An attacker who has access to this 3-anonymous table can use background knowledge from other data sources and identify all patients in Mumbai having disease ‘Flu’. So, sensitive information about an individual residing in Mumbai is revealed. To overcome this security breach, l-diversity principle is applied on sensitive attribute.

Agarwal et al. [4] defines l-diversity as, “Let a q*-block be a set of tuples such that its non-sensitive values generalize to q*. A q*-block is l-diverse if it contains l ‘well represented’ values for the sensitive attribute S. A table is l-diverse, if every q*-block in it is l-diverse.”

Li et al. [12] defined l-diversity as “an equivalence class is said to have l-diversity if there are at least l “well-represented” values for the sensitive attribute. A table is said to have l-diversity if every equivalence class of the table has l-diversity”.

Aggarwal and Yu [4] showed the likelihood of more than one sensitive field when the l-diversity problem becomes more difficult due to added dimensionalities.

Advertisement

3. Methodology

Kundeti et al. [13] had introduced a hybrid privacy preserving data mining (HPPDM) technique that provided privacy and lesser attacks, which, however can be extended to create more privacy by applying the l-diversity principle. In fact, L-diversity provides more privacy against different background attacks.

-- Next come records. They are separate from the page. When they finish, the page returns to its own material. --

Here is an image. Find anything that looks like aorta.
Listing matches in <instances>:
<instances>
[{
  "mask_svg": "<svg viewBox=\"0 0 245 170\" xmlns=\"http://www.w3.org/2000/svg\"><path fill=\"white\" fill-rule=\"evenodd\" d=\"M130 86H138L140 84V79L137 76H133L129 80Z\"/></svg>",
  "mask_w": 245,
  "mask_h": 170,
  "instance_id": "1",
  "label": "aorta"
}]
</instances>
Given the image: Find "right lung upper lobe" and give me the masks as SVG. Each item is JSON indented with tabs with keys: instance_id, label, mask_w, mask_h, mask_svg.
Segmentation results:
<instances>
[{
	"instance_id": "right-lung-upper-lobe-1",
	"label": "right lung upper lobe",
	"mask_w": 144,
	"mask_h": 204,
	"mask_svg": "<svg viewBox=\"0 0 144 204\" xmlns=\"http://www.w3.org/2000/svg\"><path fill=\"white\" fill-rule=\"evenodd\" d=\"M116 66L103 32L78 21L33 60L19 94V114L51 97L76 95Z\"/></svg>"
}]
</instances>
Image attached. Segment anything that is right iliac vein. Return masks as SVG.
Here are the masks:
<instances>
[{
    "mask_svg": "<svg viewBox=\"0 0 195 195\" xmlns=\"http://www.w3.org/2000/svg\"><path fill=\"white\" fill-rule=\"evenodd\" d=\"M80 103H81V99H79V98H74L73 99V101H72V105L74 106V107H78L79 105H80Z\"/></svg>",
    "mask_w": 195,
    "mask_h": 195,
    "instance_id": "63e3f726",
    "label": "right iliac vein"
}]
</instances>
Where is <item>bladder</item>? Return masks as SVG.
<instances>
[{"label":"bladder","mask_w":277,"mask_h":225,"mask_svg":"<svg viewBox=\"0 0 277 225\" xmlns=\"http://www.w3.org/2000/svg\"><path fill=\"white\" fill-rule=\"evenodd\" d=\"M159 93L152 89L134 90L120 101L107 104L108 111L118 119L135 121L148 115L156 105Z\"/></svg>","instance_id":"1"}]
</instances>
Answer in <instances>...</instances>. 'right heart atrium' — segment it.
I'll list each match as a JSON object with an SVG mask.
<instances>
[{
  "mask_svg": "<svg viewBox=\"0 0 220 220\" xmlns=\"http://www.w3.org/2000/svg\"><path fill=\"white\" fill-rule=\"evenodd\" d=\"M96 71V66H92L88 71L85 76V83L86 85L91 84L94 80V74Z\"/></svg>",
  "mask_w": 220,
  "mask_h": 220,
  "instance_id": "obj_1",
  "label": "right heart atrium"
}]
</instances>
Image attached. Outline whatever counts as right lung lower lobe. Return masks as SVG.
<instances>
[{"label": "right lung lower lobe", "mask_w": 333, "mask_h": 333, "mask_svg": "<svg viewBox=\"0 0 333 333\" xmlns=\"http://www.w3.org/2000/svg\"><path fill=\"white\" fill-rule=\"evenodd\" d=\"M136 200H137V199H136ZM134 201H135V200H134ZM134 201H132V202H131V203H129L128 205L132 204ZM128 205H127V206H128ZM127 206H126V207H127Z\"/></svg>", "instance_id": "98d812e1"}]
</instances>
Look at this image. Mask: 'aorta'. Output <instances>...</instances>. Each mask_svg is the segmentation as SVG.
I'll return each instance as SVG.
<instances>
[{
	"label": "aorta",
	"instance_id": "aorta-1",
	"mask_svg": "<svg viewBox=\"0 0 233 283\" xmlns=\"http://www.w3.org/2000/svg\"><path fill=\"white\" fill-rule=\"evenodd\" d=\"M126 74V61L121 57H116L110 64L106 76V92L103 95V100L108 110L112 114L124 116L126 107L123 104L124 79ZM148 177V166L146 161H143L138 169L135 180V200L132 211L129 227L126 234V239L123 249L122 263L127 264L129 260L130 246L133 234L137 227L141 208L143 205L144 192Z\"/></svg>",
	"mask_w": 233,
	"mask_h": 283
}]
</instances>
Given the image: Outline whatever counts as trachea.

Algorithm: - Enhanced Hybrid Privacy Preserving Data Mining (EHPPDM).

Input: - Adult Dataset D.

Output: - Privacy enabled Adult Data setD’.

Step1: Categorize attributes of Adult Data set into Identifiers, Quasi Identifiers, Sensitive and Non-Sensitive Attributes.

Step2: Consider the Quasi Identifiers and create value generalization hierarchies for quasi identifiers.

Step3: Apply geometric perturbation technique in numerical quasi identifiers to obtain perturbed numerical quasi identifier.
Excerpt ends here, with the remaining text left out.